A Repsol e o Governo assinaram hoje o contrato de investimento no complexo de Sines, que prevê incentivos fiscais de até 63 milhões a um projeto de 657 milhões de euros. António Costa diz que empresa “dá um excelente exemplo do que significa o compromisso com a transição climática”.

“Estamos a assistir a um investimento que é o maior dos últimos 10 anos para a construção de duas novas fábricas que vão produzir bens essenciais para dar suporte ao conjunto da indústria europeia, o que reforça a nossa autonomia, mas não nos fecha ao mundo”, referiu o Primeiro-Ministro em declarações esta manhã em Sines.

O Primeiro-Ministro sublinhou a importância do investimento na descarbonização para continuar a servir a comunidade com novos produtos, com maior valor acrescentado, mais recicláveis, que permitam dinamizar a economia circular e que permitam contribuir para esta transição energética.

“A Repsol dá um excelente exemplo do que significa o compromisso com a transição climática. Temos que mudar o paradigma, e isso vai mudar a nossa economia, a nossa forma de viver”.
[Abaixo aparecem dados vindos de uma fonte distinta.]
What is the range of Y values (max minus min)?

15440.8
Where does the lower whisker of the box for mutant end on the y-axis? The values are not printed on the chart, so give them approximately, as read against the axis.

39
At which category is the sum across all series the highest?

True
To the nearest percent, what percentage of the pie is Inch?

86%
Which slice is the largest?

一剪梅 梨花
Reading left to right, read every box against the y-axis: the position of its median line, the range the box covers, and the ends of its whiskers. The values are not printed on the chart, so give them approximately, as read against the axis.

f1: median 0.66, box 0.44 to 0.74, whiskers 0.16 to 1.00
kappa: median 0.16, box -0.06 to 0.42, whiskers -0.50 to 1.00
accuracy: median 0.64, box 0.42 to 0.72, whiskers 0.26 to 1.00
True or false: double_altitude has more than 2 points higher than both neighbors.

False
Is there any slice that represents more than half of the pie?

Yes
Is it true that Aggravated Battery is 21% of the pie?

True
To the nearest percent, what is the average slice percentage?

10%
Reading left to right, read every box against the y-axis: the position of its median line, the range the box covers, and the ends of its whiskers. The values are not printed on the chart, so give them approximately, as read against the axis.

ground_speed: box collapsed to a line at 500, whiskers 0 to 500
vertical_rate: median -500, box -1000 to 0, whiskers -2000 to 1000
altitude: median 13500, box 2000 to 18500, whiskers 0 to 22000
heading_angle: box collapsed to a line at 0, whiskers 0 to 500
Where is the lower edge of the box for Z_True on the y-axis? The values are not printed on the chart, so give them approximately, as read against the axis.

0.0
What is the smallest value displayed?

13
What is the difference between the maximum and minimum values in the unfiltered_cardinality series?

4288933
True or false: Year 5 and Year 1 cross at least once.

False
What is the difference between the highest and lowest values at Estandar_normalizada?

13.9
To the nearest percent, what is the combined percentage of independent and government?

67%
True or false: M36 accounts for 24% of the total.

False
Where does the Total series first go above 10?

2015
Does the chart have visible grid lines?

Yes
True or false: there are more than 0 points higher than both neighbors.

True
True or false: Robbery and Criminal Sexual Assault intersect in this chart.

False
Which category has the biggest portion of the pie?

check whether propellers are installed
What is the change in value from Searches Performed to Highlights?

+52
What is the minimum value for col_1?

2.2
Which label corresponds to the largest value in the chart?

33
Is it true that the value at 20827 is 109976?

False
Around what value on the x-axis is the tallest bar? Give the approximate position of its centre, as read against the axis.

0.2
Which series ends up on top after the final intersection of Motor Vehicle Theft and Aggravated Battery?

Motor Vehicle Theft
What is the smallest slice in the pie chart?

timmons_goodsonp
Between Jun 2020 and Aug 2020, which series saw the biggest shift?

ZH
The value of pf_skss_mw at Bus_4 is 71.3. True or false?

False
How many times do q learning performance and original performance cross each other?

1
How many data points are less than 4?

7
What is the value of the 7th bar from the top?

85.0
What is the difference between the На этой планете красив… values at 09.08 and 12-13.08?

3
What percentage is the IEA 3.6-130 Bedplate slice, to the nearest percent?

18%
Costa sublinhou ainda a importância da valorização da posição geoestratégica de Sines com o reforço da capacidade do Porto de Sines, a ligação ferroviária à fronteira com Espanha, e ainda o desenvolvimento rodoviário na região.

Recordou ainda que “Sines continuará a atrair novos investimentos”, e que será o primeiro ponto europeu de ligação de um cabo de fibra ótica que liga a Europa à América do Sul, que fará desta região uma plataforma para a construção de centros de dados fundamentais para a economia.

A atração de investimento para o país foi um dos focos do Primeiro-Ministro na sua intervenção, sublinhando a importância de Portugal ser “previsível na sua trajetória económica e na sua estabilidade financeira, como fator de atratividade.

Destacou ainda na sua intervenção que esta é uma boa notícia para as sinergias das economias portuguesa e espanhola, e que ambos os países devem fazer um esforço comum para integrar as economias e terem uma posição mais forte na europa e no mundo.